La confirmation du non-lieu amène les parties civiles à se pourvoir en cassation. Là encore le pourvoi est rejeté car il est dit que des parties civiles ne peuvent remettre en cause un arrêt de la chambre de l’instruction car ce recours n’est ouvert qu’au ministère public et à la personne faisant l’objet de poursuites pénales. Pourtant ce principe, qui découle de l’article 575 du code de procédure pénale, sera ultérieurement déclaré contraire au principe constitutionnel d’égalité devant la loi (http://www.conseil-constitutionnel.fr/conseil-constitutionnel/francais/les-decisions/acces-par-date/decisions-depuis-1959/2010/2010-15/23-qpc/decision-n-2010-15-23-qpc-du-23-juillet-2010.48836.html).

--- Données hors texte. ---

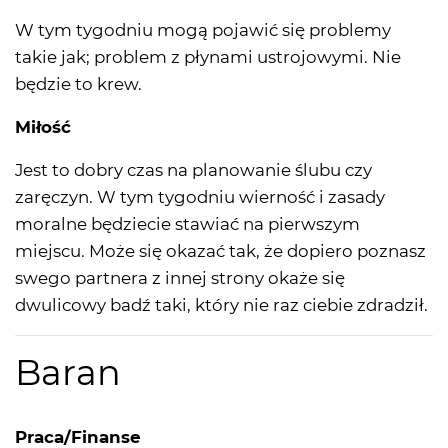
W tym tygodniu mogą pojawić się problemy
takie jak; problem z płynami ustrojowymi. Nie
będzie to krew.
Miłość
Jest to dobry czas na planowanie ślubu czy
zaręczyn. W tym tygodniu wierność i zasady
moralne będziecie stawiać na pierwszym
miejscu. Może się okazać tak, że dopiero poznasz
swego partnera z innej strony okaże się
dwulicowy badź taki, który nie raz ciebie zdradził.
Baran
Praca/Finanse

Un retour à l’éthique s’impose

Les parties civiles vont continuer le combat et saisir en 2008 la Cour européenne des droits de l’homme (CEDH) pour traitement inhumain, manquement aux principes d’un procès équitable et atteinte à leur vie familiale. La CEDH leur claque la porte au nez le 23 novembre 2012 pour délai de recours non respecté.

Pour autant le Groupe européen des Institutions Nationales de promotion et de protection des Droits de l’Homme rappelle le 16 août 2011 que : « la stérilisation par quelque moyen que ce soit sans un consentement libre et éclairé n’est jamais permise et qu’elle constitue une violation du droit de ne pas subir la torture, du droit au respect de la vie privée et familiale … ».